Quello siriano è un dramma”, e il presidente Bashar al-Assad come l’ex leader libico Muammar Gheddafi “ha reso schiavo un popolo per se stesso”. Lo afferma monsignor Giovanni Martinelli, vescovo di Tripoli, all’indomani della strage di Damasco e dopo oltre nove mesi di violenze in Siria che, secondo dati Onu, hanno fatto almeno cinquemila morti. “E’ un mistero come la sete di potere abbia reso schiavo Assad”, prosegue il vescovo interrogandosi su come possa risolversi la crisi siriana e manifesta qualche perplessità, “dubbi, perché la Siria non ha la Nato che l’appoggia”. Eppure monsignor Martinelli rimane ottimista e “fortemente convinto che si possa sempre trovare una soluzione”. “Non credo che Assad – sottolinea – sia tanto tiranno da non poter essere coinvolto nel dialogo”.


Quanto alla fine dell’era di Muammar Gheddafi è stata “la liberazione da un incubo: non c’è più l’incubo di essere spiati, di dover dire il ‘giusto’, c’è invece la possibilità di respirare a polmoni aperti la libertà”.E di una “conquista molto importante per i libici, che si sentono ora liberi di agire e parlare, dopo 42 anni di sofferenze”. “E la comunità cristiana di Libia (per lo più stranieri, ndr) – sottolinea Martinelli nella chiesa di San Francesco – in sintonia con i libici, percepisce questo senso di nuova libertà, vive sapendo che ora non c’è più Gheddafi che mette i bastoni tra le ruote”. Tuttavia, il vescovo di Tripoli rimane convinto che il Colonnello, catturato il 20 ottobre a Sirte e poi morto, “avrebbe potuto essere coinvolto nel dialogo, ma la Nato ha avuto paura”. L’alleanza, dice, “non è stata in grado di concordare una tregua. Io personalmente avevo chiesto una tregua, tre giorni, con il coinvolgimento degli Stati africani, della Russia e di persone di un certo livello per convincere Gheddafi al dialogo”.

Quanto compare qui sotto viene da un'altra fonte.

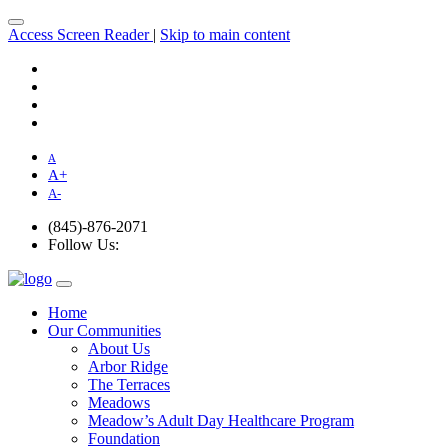
Access Screen Reader
|
Skip to main content
A
A
+
A
-
(845)-876-2071
Follow Us:
Home
Our Communities
About Us
Arbor Ridge
The Terraces
Meadows
Meadow’s Adult Day Healthcare Program
Foundation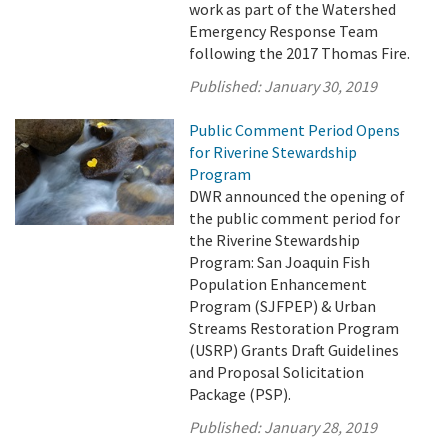
work as part of the Watershed
Emergency Response Team
following the 2017 Thomas Fire.
Published:
January 30, 2019
Public Comment Period Opens
for Riverine Stewardship
Program
DWR announced the opening of
the public comment period for
the Riverine Stewardship
Program: San Joaquin Fish
Population Enhancement
Program (SJFPEP) & Urban
Streams Restoration Program
(USRP) Grants Draft Guidelines
and Proposal Solicitation
Package (PSP).
Published:
January 28, 2019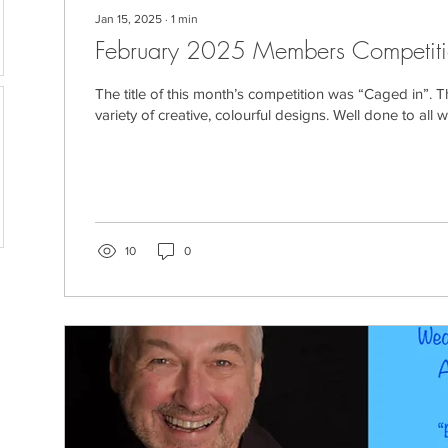
Jan 15, 2025
∙
1
min
February 2025 Members Competit
The title of this month’s competition was “Caged in”. 
variety of creative, colourful designs. Well done to all w
10
0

Martinelli definisce inoltre ingiustificato il timore suscitato dalle parole delle nuove autorità politiche libiche che hanno fatto riferimento alla sharia per la legislazione della Libia del dopo Gheddafi. E punta il dito contro i media, colpevoli a suo avviso di non aver capito la connotazione “positiva” di quelle affermazioni. “La sharia è un’espressione da prendere in senso positivo”, dice il vescovo . L’obiettivo del Consiglio nazionale di transizione (Cnt) è “garantire alla società libica le regole per affidarsi a Dio e non si vuole assolutamente parlare di fondamentalismo”. Il riferimento alla sharia, conclude, era “un senso benefico e positivo dal punto di vista della religione”.


Questo è un “Natale pieno di speranza” per la comunità cristiana in Libia, aggiunge poi Martinelli che parla della “buona volontà di tanti libici che vogliono una pace sicura” dopo 42 anni sotto Muammar Gheddafi. “Una pace di riconciliazione – precisa – tra le tribù e i diversi settori della società”. “E’ una volontà che esiste, bisogna aiutare i libici a trovare la via giusta per l’equilibrio”, spiega parlando nella Chiesa di San Francesco a Tripoli al termine della messa del mattino perché, conclude il vescovo, “ci sono stati momenti di rivalsa, in qualche settore, ma sono stati messi a tacere”.


Alla messa della vigilia di Natale hanno partecipato una cinquantina di africani dei circa duemila o tremila che, secondo Monsignor Martinelli, sono rimasti a Tripoli dall’esodo registrato durante la rivolta contro Gheddafi. Insieme a loro nella capitale libica, stando ai dati del vescovo, sono rimasti anche tremila filippini che lavorano per lo più negli ospedali. Prima dello scoppio a febbraio delle proteste contro il Colonnello, erano invece circa 100mila i cristiani a Tripoli.